◆ やること ◆
**A)** 本文について次の問いに答えよ。
(i) 本作はいつ、どの国で製作・公開されたか。
(ii) シャヒーダーの母親がインドまで来たのは何を願うためか。
(iii) バジュランギはどの神の熱烈な信者か。
**B)** 本文のうち、"この迷子の少女のヒーローとも"で始まり"ロー性は確証を得るのである。"まで続く部分をそのまま書き出せ。

◆ 読解用の本文 ◆
= = = = = = =

参考:インド映画歴代No.3のヒット作 『バジュランギおじさんと、小さな迷子』予告編

 見知らぬ土地で迷子になった少女の前に、ひとりのヒーローが現れるーー。彼こそ、タイトルロールともなっている“おじさん”・バジュランギ(サルマン・カーン)である。2015年にインドで製作・公開された本作は、歌に踊り、鮮やかな色彩がそこかしこに散りばめられた、あらゆる境界線を越えていく痛快な作品だ。いまこそ私たちは、このニューヒーローを温かく迎えたい。

 物語のアウトラインはいたってシンプル。母とともにパキスタンからやってきた少女・シャヒーダー(ハルシャーリー・マルホートラ)が、ひょんなことから一人インドに取り残され、そこで出会ったバジュランギが彼女を故郷へと送り届けるというものだ。

 しかし目の前には、いくつもの越えがたき壁がある。インドとパキスタン。そこには、宗教、歴史、文化が生んだ対立があり、それは、あらゆるところに引かれた境界線とも言い換えられるだろう。表層部では愉快なボリウッド映画の体をとっている本作だが、深層的な部分では、両国間に横たわるもろもろの事情を読み取ることができるのだ。そして何より、バジュランギとシャヒーダーは、声をともなったコミュニケーションを取ることができない。そもそも、6歳の娘がいまだに言葉を発することができないのを心配した母親が、彼女の声が出るようにとインドまで願掛けにやってきたところから本作ははじまっている。まだ幼い彼女は独りぼっちの寂しさに暮れながらも、バジュランギたちの優しさに触れ、いつも母の前で見せていた笑顔をやがて浮かべるようになっていく。

 この迷子の少女のヒーローともいえるバジュランギ。彼はヒンドゥー教のハヌマーン神の熱烈な信者であり、“度を越えた”正直者である。インドからパキスタンへは、心ならずも不法入国のかたちとなるのだが、となればこれは、命を賭しての一大ミッションだ。そこでは危険な駆け引きなどが想定されるが、先述したように、彼は“度を越えた”正直者なのである。不法入国をしようとも、相手方の許可がなくてはそこから先は動かない。「ハヌマーン信者はコソコソしない」それが彼の信条なのである。W・シェイクスピアの『ハムレット』には、“正直者なんてのは、今のこの世の中じゃ一万人に一人いるかどうかだ”といったセリフが登場するが、彼の場合こんな枠組みにもおさまらないだろう。この男にさえ出会っていれば、ハムレットも父の亡霊に魅せられずにすんだのではないか、そう思えるほどである。

 さて、本作がもっとも魅力的である点は、この正直者のバジュランギが、シャヒーダーにとっての“私のヒーロー”から、やがて“みんなのヒーロー”になっていくことにある。二人の出会いの場面はミュージカルによって演出されているが、そのパフォーマンスの中心にいる彼こそ私(たち)のヒーローだと、彼の踊りに魅せられたシャヒーダーと私たちの気持ちはシンクロする。突飛な展開ではあるが、インドの大スターであるサルマン・カーンの歌と踊り、そしてやがて少女が笑顔を取り戻すことによって、彼のヒーロー性は確証を得るのである。

= = = = = = =

(質問データセットの一部)
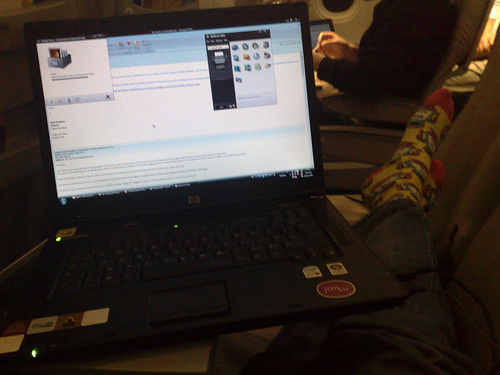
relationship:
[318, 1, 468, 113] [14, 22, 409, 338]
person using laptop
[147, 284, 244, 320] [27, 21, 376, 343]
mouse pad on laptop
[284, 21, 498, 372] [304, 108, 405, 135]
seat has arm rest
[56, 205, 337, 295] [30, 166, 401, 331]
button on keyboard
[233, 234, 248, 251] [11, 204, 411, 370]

= = = = = = =

◆ 問題の解答 ◆
**A)**
(i) 2015年にインドで製作・公開された。
(ii) 言葉を発することができない6歳の娘の声が出るようにと願掛けをするため。
(iii) ヒンドゥー教のハヌマーン神。

**B)**
この迷子の少女のヒーローともいえるバジュランギ。彼はヒンドゥー教のハヌマーン神の熱烈な信者であり、“度を越えた”正直者である。インドからパキスタンへは、心ならずも不法入国のかたちとなるのだが、となればこれは、命を賭しての一大ミッションだ。そこでは危険な駆け引きなどが想定されるが、先述したように、彼は“度を越えた”正直者なのである。不法入国をしようとも、相手方の許可がなくてはそこから先は動かない。「ハヌマーン信者はコソコソしない」それが彼の信条なのである。W・シェイクスピアの『ハムレット』には、“正直者なんてのは、今のこの世の中じゃ一万人に一人いるかどうかだ”といったセリフが登場するが、彼の場合こんな枠組みにもおさまらないだろう。この男にさえ出会っていれば、ハムレットも父の亡霊に魅せられずにすんだのではないか、そう思えるほどである。

 さて、本作がもっとも魅力的である点は、この正直者のバジュランギが、シャヒーダーにとっての“私のヒーロー”から、やがて“みんなのヒーロー”になっていくことにある。二人の出会いの場面はミュージカルによって演出されているが、そのパフォーマンスの中心にいる彼こそ私(たち)のヒーローだと、彼の踊りに魅せられたシャヒーダーと私たちの気持ちはシンクロする。突飛な展開ではあるが、インドの大スターであるサルマン・カーンの歌と踊り、そしてやがて少女が笑顔を取り戻すことによって、彼のヒーロー性は確証を得るのである。